• _TEXT SECTION_
"""

It is worth noting that the European Parliament, in its December resolution, accepted that the transition period could last for a period up to three years, thus continuing into the next MFF period. This is an issue on which the General Council will have to decide at the end of January. Many experts believe even a three-year transition might be too short a period in which to conclude a fully-fledged trade or association agreement. All agree that this WILL be a trade agreement under Article 218 and in all likelihood it will require ratification by all Member States as well before it can come fully into force, even if some trade aspects can be introduced by the Commission earlier on a provisional basis.
What about common policies including the CAP? From a reading of the Joint Report (especially paragraph 71) and the insistence in the Commission’s draft negotiating directives that the transition period should end at end December 2020, the UK will continue to participate in all EU policies until the end of the current MFF, thus including the CAP. Paragraph 71 of the Joint Report states:

Following withdrawal from the Union, the UK will continue to participate in the Union programmes financed by the MFF 2014-2020 until their closure [..] Entities located in the UK will be entitled to participate in such programmes. Participation in Union programmes will require the UK and UK beneficiaries to respect all relevant Union legal provisions including co-financing. Accordingly, the eligibility to apply to participate in Union programmes and Union funding for UK participants and projects will be unaffected by the UK’s withdrawal from the Union for the entire lifetime of such projects.

"""

• _DATA EXCERPTS_
"""

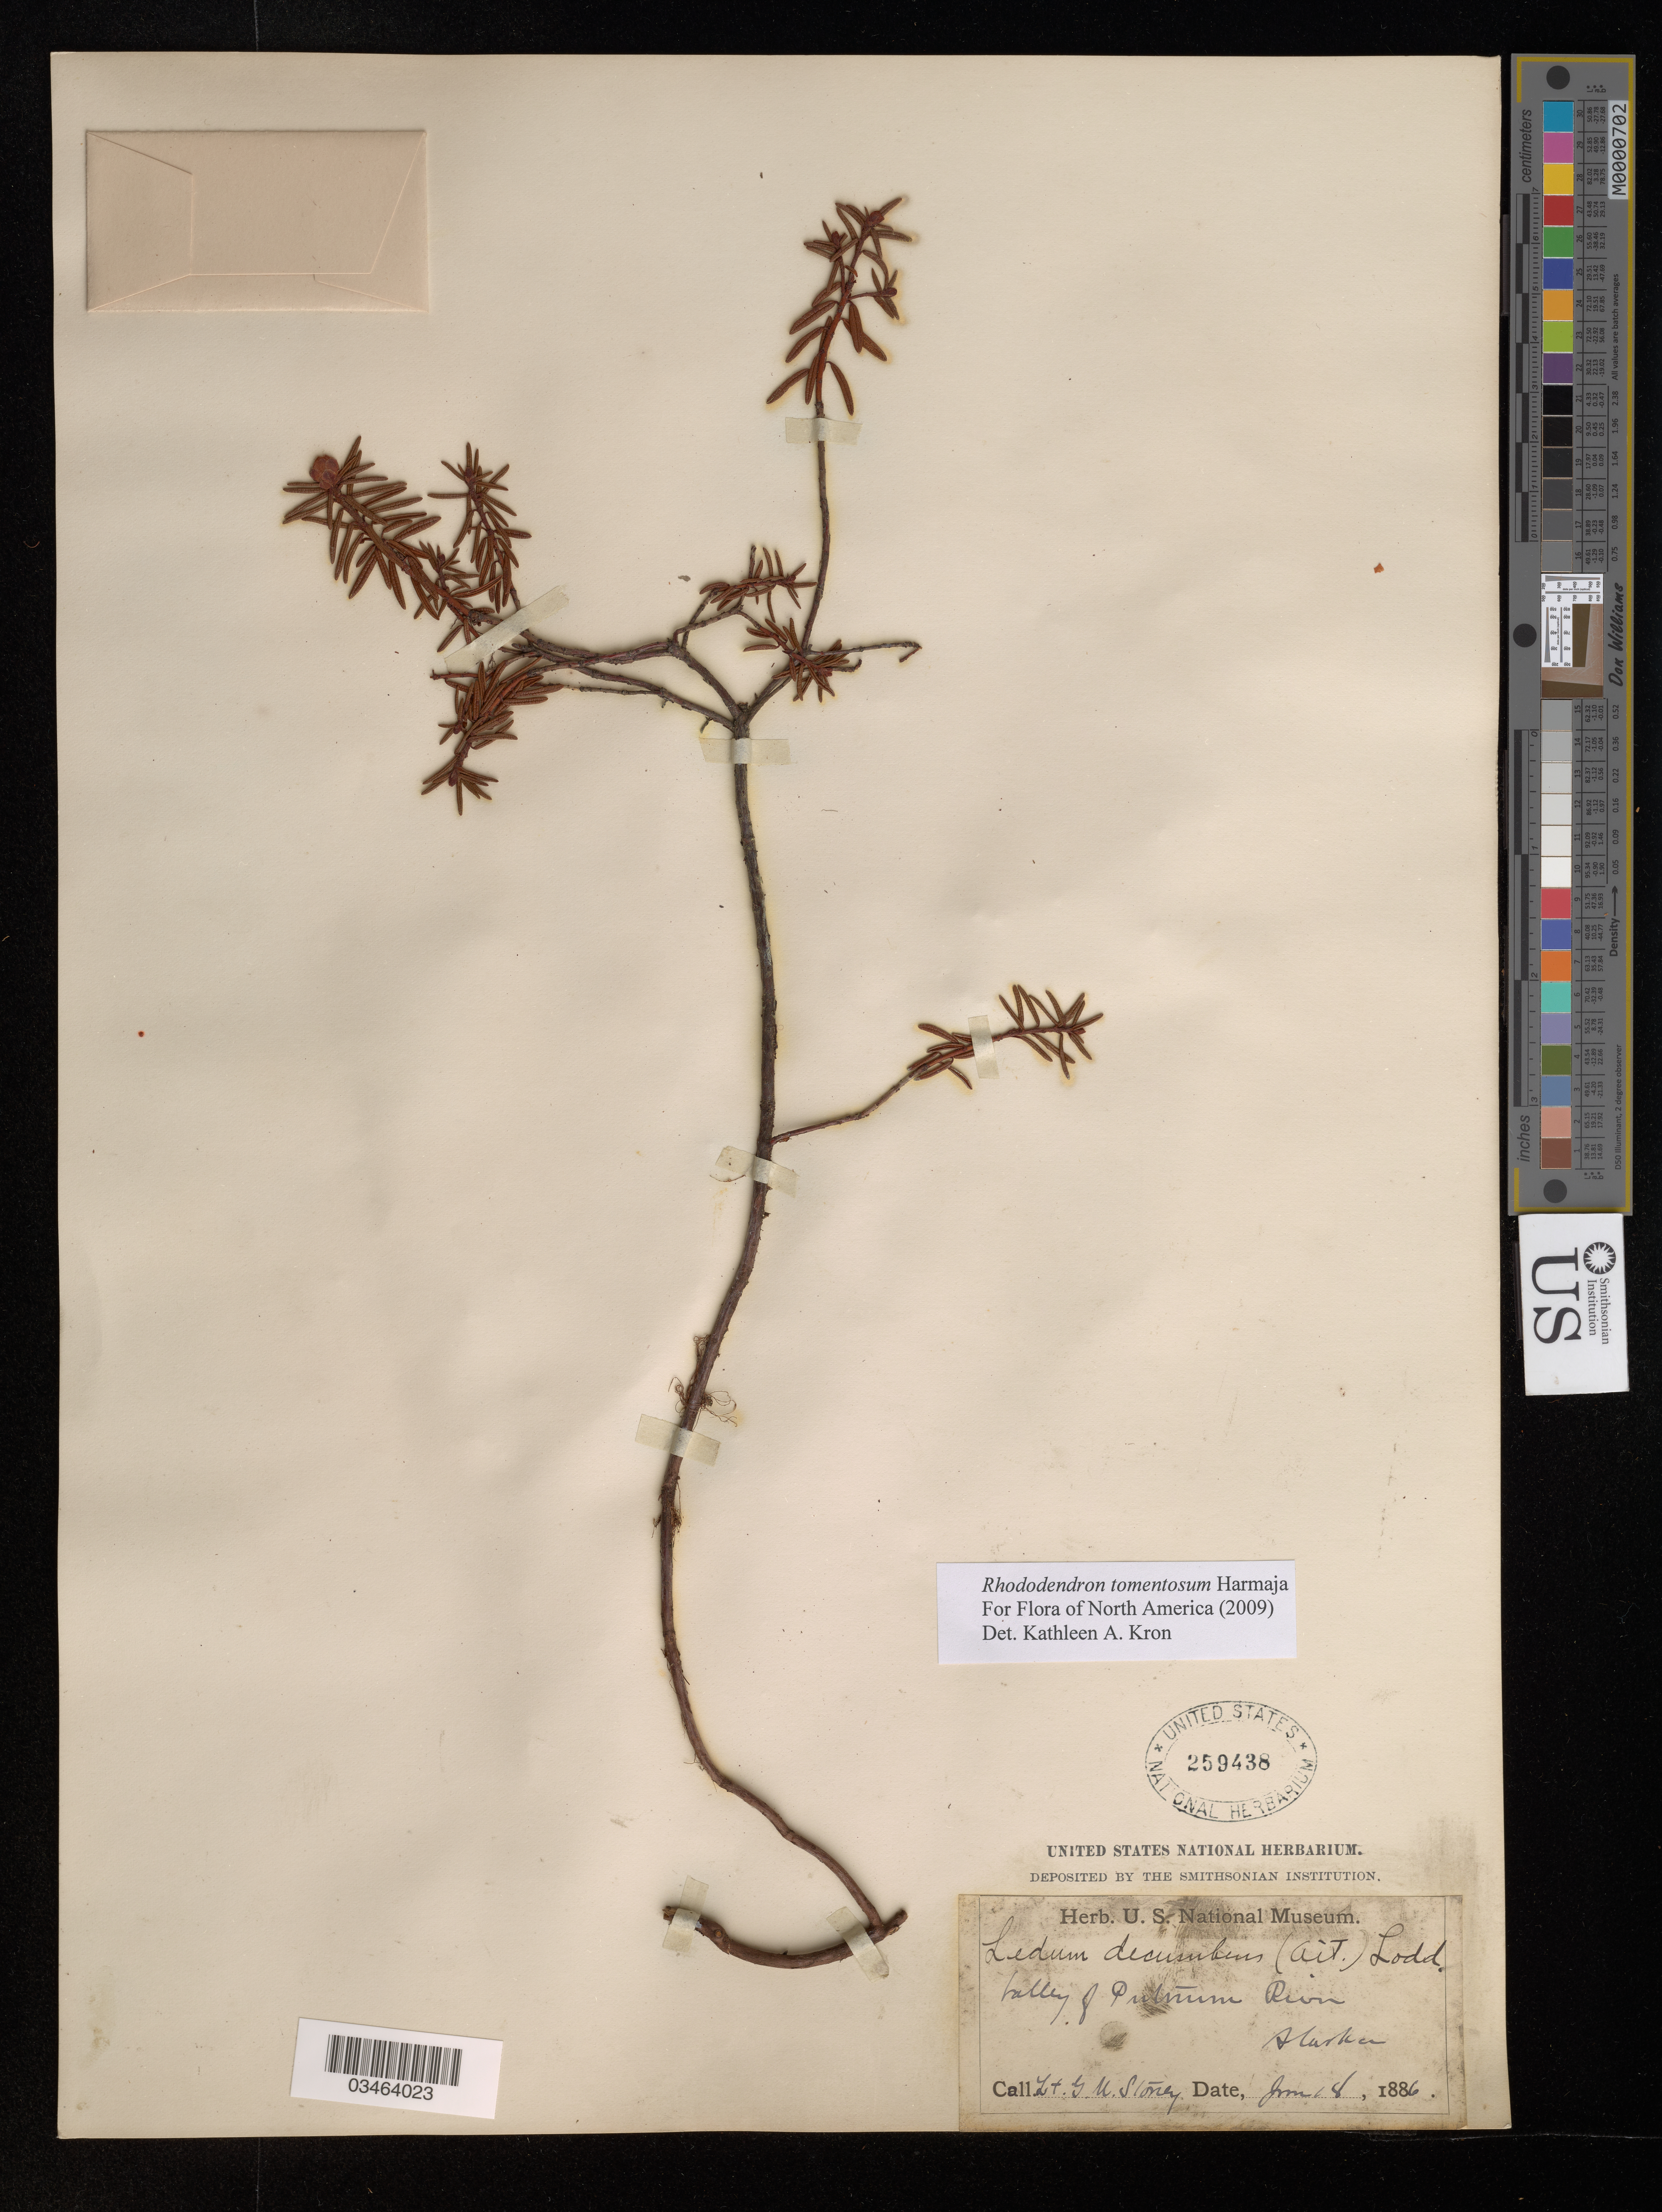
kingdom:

"""
"""

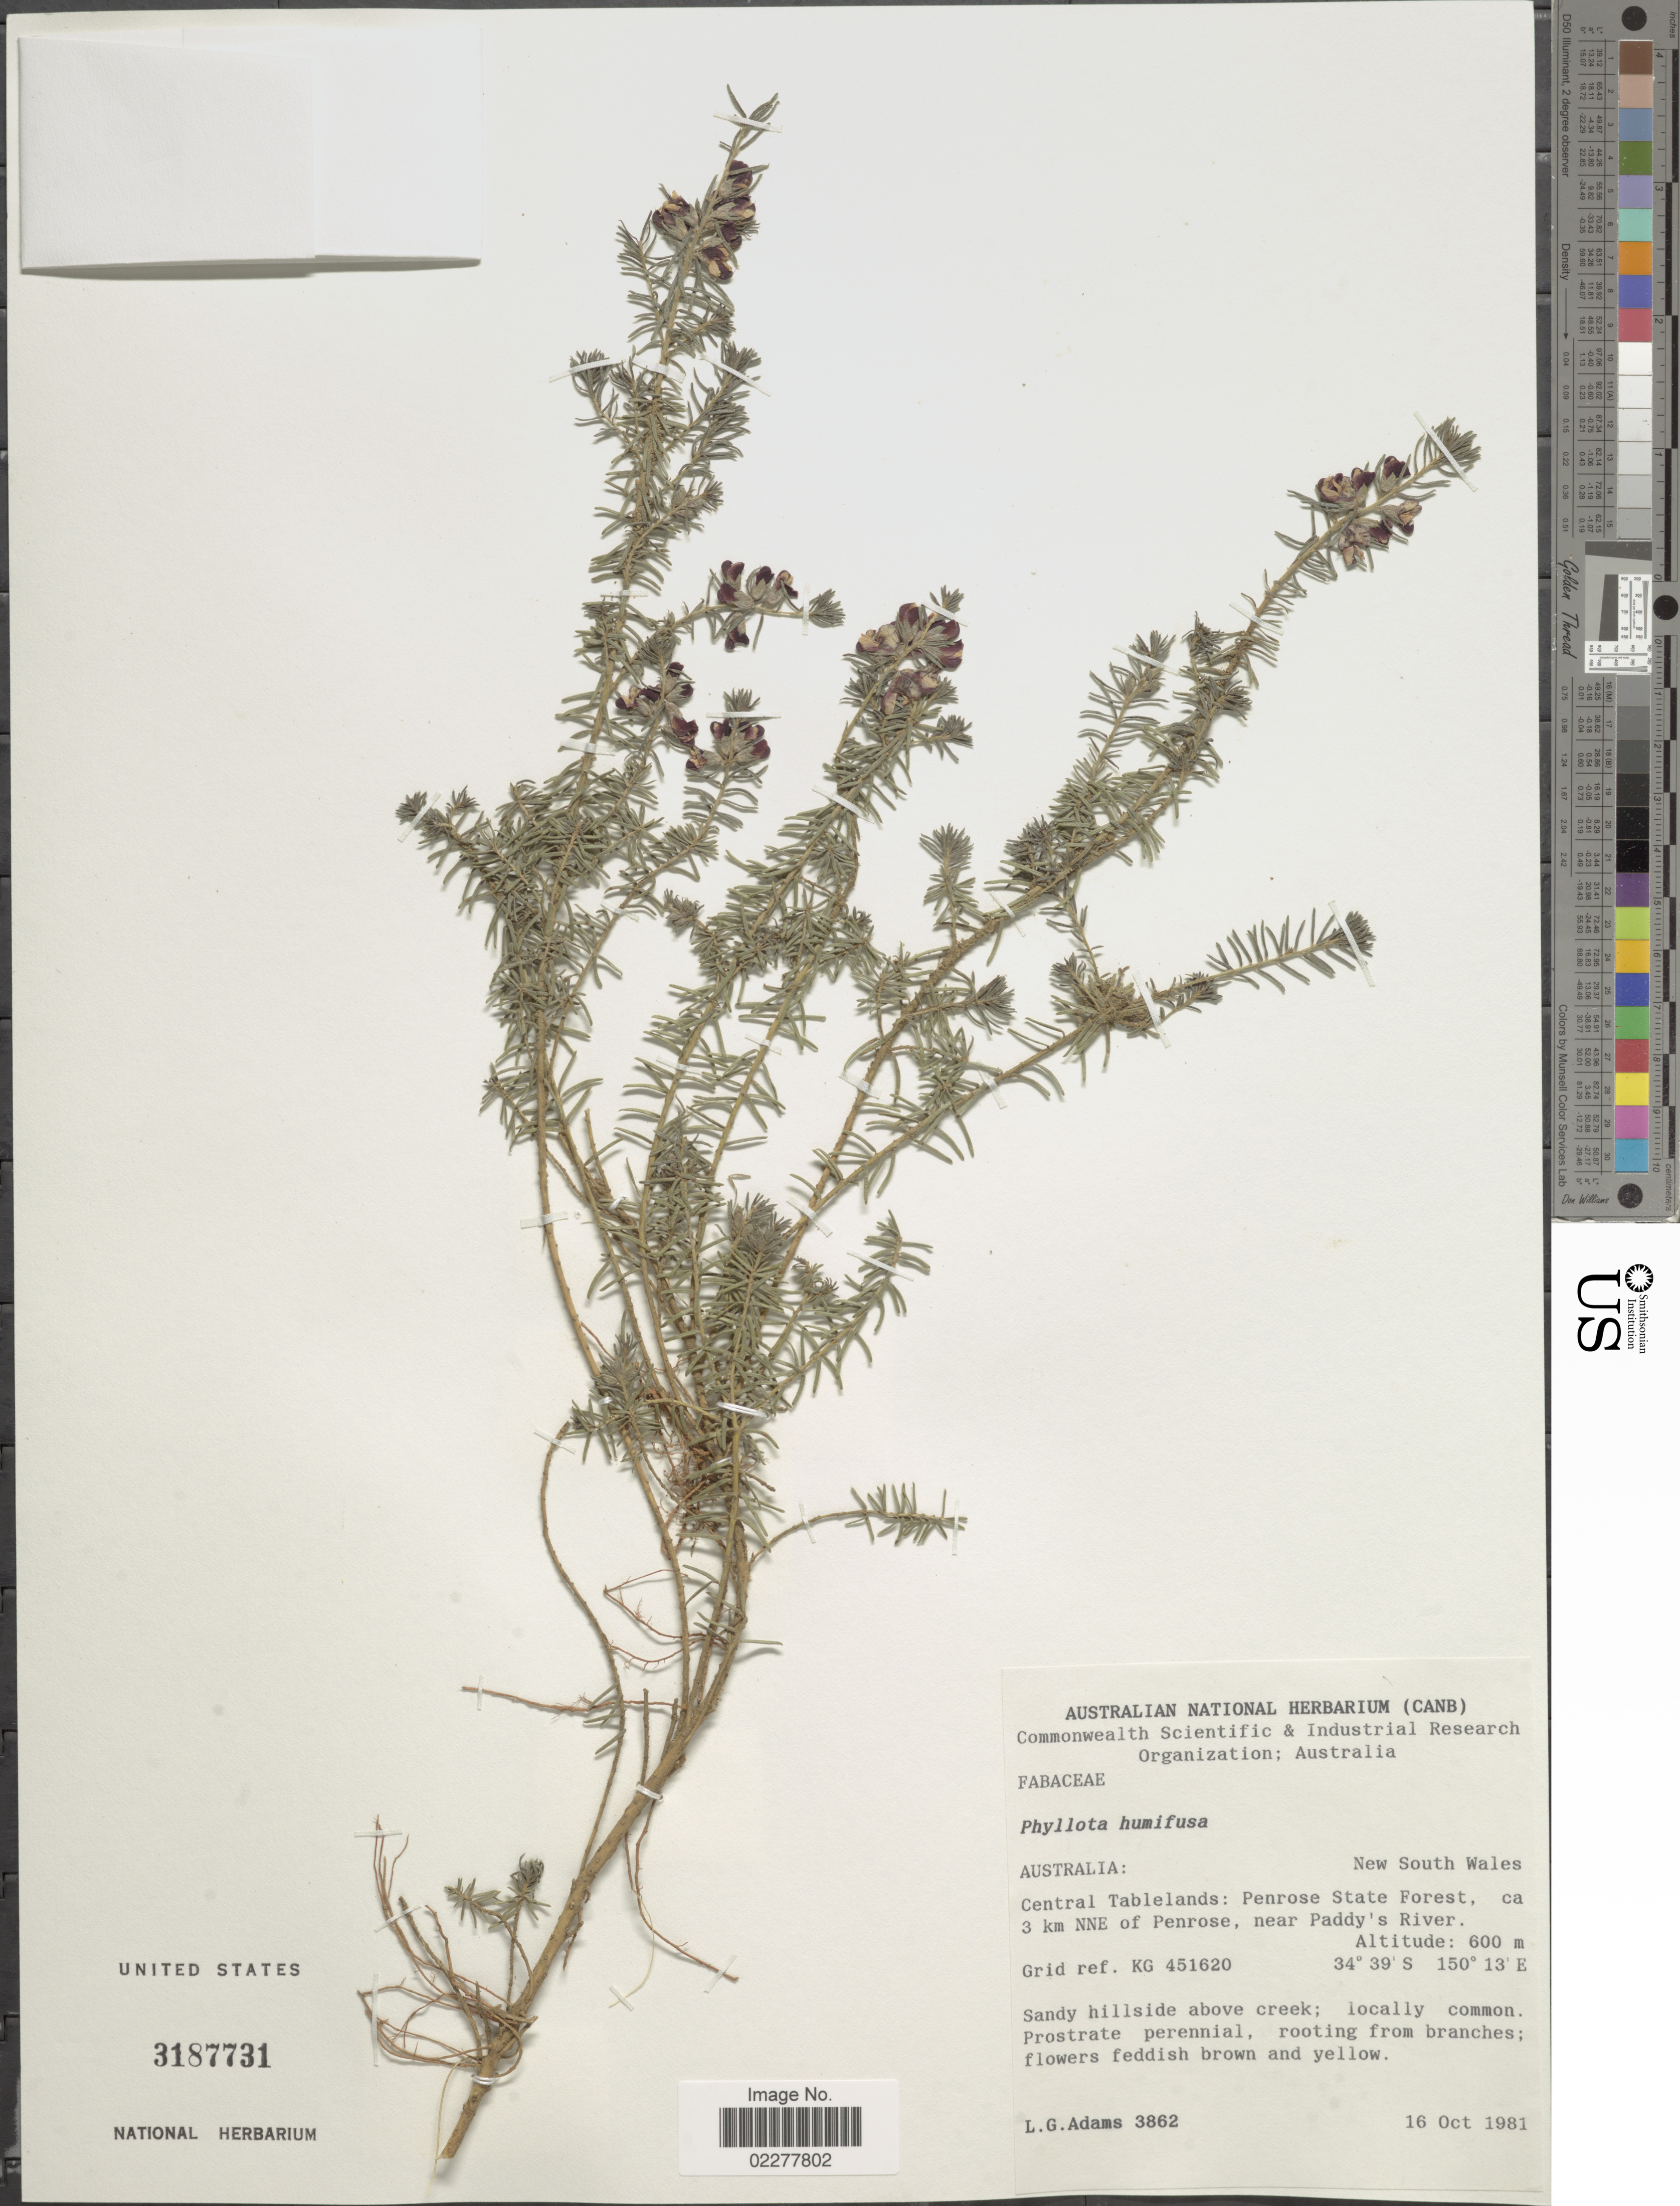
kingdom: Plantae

"""

• _TASK_
Answer these questions from the text on the UK's withdrawal from the Union:
1. For how long did the European Parliament's December resolution accept that the transition period could last?
2. Under which Article will the agreement be a trade agreement?
3. Until when will the UK continue to participate in the Union programmes financed by the MFF 2014-2020?

• _COMPLETED TASK_
1. Up to three years.
2. Article 218.
3. Until their closure.